Sunday, September 28, 2014

Pumpkin gnocchi with tomato basil cream sauce.

Much like how my Wednesdays are reserved for  breakfast for dinner, when Fall hits, my Sundays are set for  some sort of pasta dinner. Since it is still Pumpkin Week for me,  why not some pumpkin gnocchi?



2 Cups flour ( or more)
3 Eggs
1/4 Cup Pumpkin Puree
1 Tsp salt
Dash nutmeg

Tomato Basil Cream Sauce:

1 lb Chicken, sliced thin
3 Cups Milk
1/2 Stick butter
1/2  Large can diced tomatoes
1/3 Brick Cream Cheese
3 Tablespoons dried Basil
1 Tablespoon sugar
2 Tbsp flour
3 Tsp Garlic Powder
1/4 Tsp Oregano
1 Cup spinach


1. Mix gnocchi until it  forms a ball,  let rest in  fridge for 30 minutes.  Roll into (4)   long ropes that are about 1/2"  in thickness, make impressions with fork all the way  down,  cut every 1/2" with a knife, you may  need to use more flour for this.

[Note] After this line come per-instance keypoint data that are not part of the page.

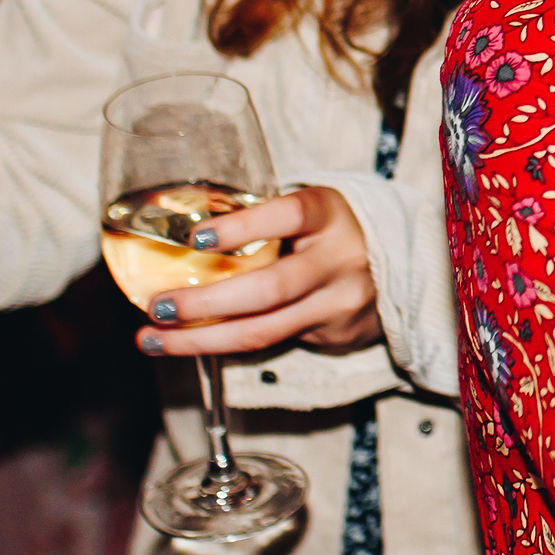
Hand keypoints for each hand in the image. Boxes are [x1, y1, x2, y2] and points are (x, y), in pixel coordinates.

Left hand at [134, 184, 383, 357]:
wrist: (400, 266)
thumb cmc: (329, 230)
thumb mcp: (308, 210)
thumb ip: (262, 220)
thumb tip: (179, 237)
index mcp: (329, 214)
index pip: (287, 215)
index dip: (242, 228)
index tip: (195, 238)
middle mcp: (341, 259)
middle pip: (269, 288)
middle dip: (205, 303)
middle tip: (158, 306)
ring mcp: (341, 303)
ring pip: (264, 331)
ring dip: (200, 339)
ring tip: (153, 339)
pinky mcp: (336, 335)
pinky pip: (273, 343)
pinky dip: (226, 343)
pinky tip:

2.  In a large saucepan on medium heat,  melt butter, and cook chicken , removed chicken but leave the juice and butter.

3. Add flour into saucepan, whisk in 1 cup of milk, once it becomes thick, add cream cheese and basil.

4.  Add tomatoes to sauce, along with everything else except the garlic and spinach.  whisk carefully.

5. In a large pot of boiling water, place in gnocchi, boil for 10 minutes,  scoop out with a slotted spoon, and into saucepan.

6.  Add garlic, chicken, and spinach, stir  carefully until everything is hot.

You may sprinkle some Parmesan on top, but I left it out.  It would also make a good bread dip!